*DATASET EXCERPTS*.
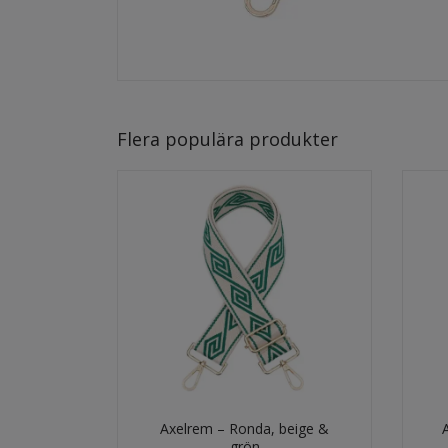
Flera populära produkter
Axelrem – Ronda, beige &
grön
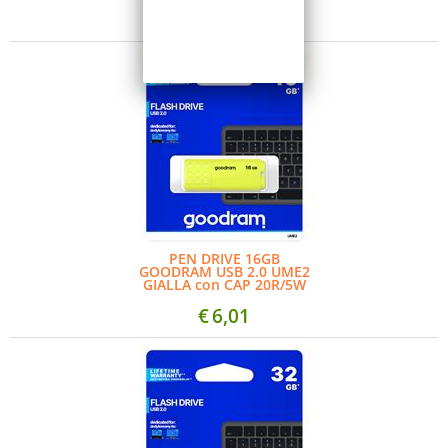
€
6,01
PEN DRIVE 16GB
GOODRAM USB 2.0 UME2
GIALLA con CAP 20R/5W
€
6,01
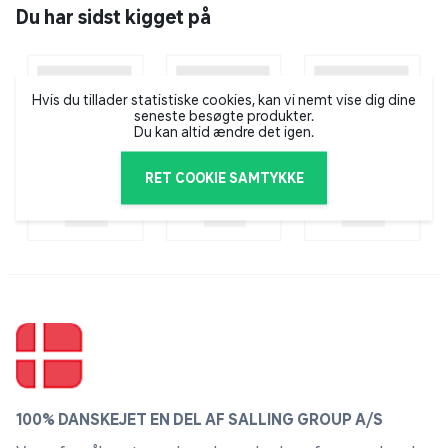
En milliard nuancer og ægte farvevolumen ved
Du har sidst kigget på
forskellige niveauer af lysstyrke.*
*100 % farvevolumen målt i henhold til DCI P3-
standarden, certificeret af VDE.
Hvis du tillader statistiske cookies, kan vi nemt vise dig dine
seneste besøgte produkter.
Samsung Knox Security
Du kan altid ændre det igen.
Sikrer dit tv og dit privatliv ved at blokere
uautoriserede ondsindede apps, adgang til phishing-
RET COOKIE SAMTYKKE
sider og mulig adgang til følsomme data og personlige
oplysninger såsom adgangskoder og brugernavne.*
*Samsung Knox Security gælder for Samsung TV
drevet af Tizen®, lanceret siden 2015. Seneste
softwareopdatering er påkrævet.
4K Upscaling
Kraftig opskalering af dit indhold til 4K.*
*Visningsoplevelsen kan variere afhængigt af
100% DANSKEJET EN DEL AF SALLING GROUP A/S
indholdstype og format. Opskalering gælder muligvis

---

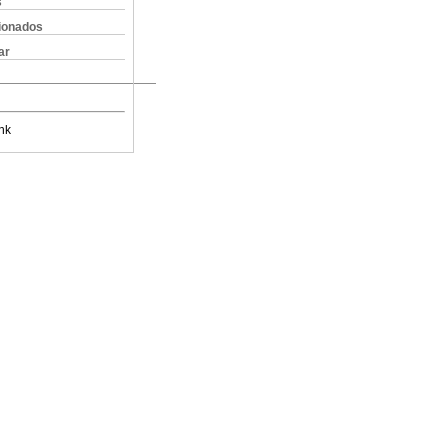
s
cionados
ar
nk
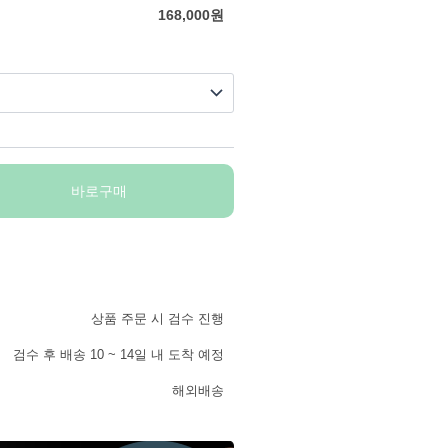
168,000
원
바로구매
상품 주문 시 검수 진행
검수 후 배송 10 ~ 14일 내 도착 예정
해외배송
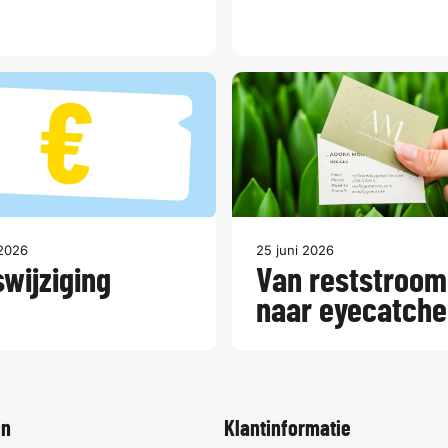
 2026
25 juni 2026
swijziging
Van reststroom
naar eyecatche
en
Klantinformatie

*TASK OBJECTIVE*. Every line from the line containing "drevet af Tizen®, lanceret" through the line containing "indholdstype og format." in the records above must be retyped exactly. Leave out the rest.

*WRITTEN SOLUTION*.
drevet af Tizen®, lanceret siden 2015. Seneste
softwareopdatering er påkrævet.
4K Upscaling
Kraftig opskalering af dit indhold til 4K.*
*Visningsoplevelsen kan variere afhængigt af
100% DANSKEJET EN DEL AF SALLING GROUP A/S
indholdstype og format. Opskalering gælder muligvis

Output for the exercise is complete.